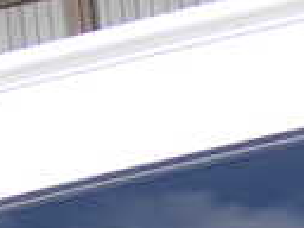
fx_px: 1809
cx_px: -64
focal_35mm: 206
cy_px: 475
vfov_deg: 6.9
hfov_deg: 9.5
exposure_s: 1/100
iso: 100
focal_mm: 7.84
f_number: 4
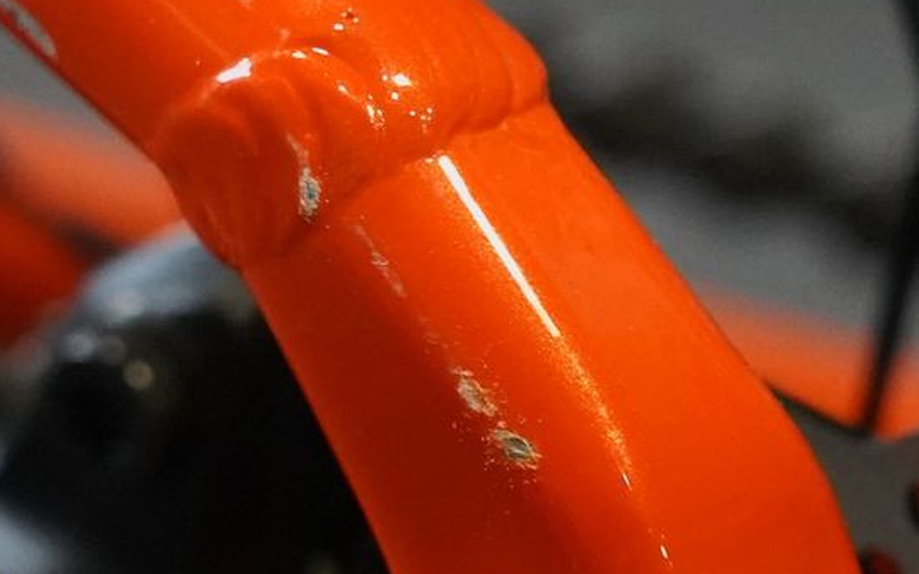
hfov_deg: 5.5
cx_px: 454
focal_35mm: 379
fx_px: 9490
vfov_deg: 3.5
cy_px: 517
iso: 8000
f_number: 5
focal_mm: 100
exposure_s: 1/200
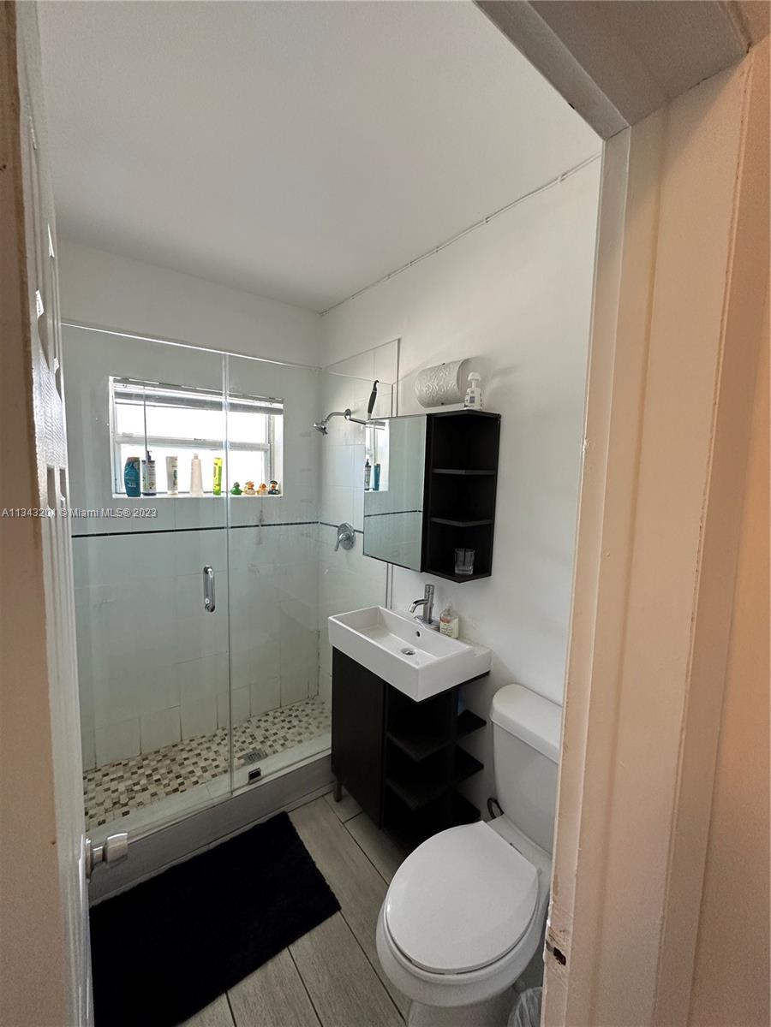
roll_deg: -1.1
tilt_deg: -5.3
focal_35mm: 14
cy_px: 514
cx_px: 386
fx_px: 416
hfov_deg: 85.7
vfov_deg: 102.1
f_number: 2.2
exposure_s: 1/120
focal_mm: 2.22
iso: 250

■ ■ ■ ■

Task brief: Each record above, in full: return it exactly, pictures excluded.

Exercise response:
fx_px: 1809
cx_px: -64
focal_35mm: 206
cy_px: 475
vfov_deg: 6.9
hfov_deg: 9.5
exposure_s: 1/100
iso: 100
focal_mm: 7.84
f_number: 4
hfov_deg: 5.5
cx_px: 454
focal_35mm: 379
fx_px: 9490
vfov_deg: 3.5
cy_px: 517
iso: 8000
f_number: 5
focal_mm: 100
exposure_s: 1/200
roll_deg: -1.1
tilt_deg: -5.3
focal_35mm: 14
cy_px: 514
cx_px: 386
fx_px: 416
hfov_deg: 85.7
vfov_deg: 102.1
f_number: 2.2
exposure_s: 1/120
focal_mm: 2.22
iso: 250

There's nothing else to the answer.